Learning Restraint in Movements May Help Curb Risk-Taking Behaviors

Learning Restraint in Movements May Help Curb Risk-Taking Behaviors

We all have probably been in a situation where we’ve acted impulsively. For a split second, we lose the ability to reason and just succumb to our urges without thinking the situation through. Scientists have long studied the role that impulse behavior plays in perpetuating addictions such as gambling.

A joint study conducted by researchers at the University of Exeter and the University of Cardiff indicates that people can overcome impulses by slowing down and restricting certain movements. Several experiments were conducted asking participants to refrain from certain movements while gambling to see if bets placed were more safe or risky as a result.

The first experiment entailed asking participants to take part in a computer simulated gambling game. Each person was asked to refrain from placing a bet when a stop signal was given on their computer.

As a consequence of having to wait a few moments before wagering, participants became more conservative with their bets. Results suggest that having to pause and refrain from certain movements may help curb haphazard decisions when it comes to parting with one’s finances.

The next two experiments tested whether using these sorts of stopping gestures with participants repeatedly for a short period of time would have any long-term impacts on gambling.

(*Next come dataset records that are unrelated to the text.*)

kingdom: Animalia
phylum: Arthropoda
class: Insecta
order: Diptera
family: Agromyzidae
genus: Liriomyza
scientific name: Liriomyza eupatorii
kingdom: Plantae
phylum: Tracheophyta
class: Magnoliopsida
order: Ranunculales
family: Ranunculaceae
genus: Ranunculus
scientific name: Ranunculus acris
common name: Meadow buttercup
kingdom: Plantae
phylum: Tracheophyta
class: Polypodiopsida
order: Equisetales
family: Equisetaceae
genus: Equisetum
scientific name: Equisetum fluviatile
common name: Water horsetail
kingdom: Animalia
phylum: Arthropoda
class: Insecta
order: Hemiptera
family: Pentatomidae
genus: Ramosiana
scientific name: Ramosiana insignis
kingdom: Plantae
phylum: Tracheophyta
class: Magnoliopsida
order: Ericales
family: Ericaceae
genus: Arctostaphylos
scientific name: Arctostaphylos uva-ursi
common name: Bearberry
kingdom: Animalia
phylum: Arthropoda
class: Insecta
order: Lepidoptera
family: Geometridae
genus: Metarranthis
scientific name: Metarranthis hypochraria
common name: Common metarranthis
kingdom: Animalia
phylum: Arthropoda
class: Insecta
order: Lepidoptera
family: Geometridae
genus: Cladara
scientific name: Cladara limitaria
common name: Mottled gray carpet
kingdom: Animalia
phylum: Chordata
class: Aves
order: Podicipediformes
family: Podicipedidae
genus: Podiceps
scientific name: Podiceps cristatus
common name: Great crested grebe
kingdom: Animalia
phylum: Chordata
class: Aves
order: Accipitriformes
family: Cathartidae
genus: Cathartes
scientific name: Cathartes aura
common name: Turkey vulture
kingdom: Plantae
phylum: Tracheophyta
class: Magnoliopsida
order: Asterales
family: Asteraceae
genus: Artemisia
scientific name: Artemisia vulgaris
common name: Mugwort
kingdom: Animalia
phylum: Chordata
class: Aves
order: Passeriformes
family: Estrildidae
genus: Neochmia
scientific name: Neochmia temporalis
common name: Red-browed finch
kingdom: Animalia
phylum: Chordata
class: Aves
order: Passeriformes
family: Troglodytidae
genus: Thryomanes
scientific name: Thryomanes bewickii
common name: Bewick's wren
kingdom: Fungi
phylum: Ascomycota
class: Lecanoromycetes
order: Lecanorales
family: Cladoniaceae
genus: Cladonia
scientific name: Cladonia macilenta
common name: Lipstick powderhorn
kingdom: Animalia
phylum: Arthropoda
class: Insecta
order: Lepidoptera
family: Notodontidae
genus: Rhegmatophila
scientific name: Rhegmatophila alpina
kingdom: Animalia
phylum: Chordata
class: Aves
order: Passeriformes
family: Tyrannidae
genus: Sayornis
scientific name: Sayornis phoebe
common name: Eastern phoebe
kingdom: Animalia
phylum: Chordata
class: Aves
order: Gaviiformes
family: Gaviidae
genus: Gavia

While risk-taking was not eliminated, researchers discovered that those exposed to the inhibition training did show a 10 to 15 percent reduction in gambling for up to two hours after the training.

Researchers note that participants in the study were healthy and free of gambling addictions. However, they are hopeful that the results may prove helpful in treating impulse illnesses such as pathological gambling, where individuals exhibit difficulty in restraint. Other implications of the study are its applications in curbing other addictions such as smoking or binge eating.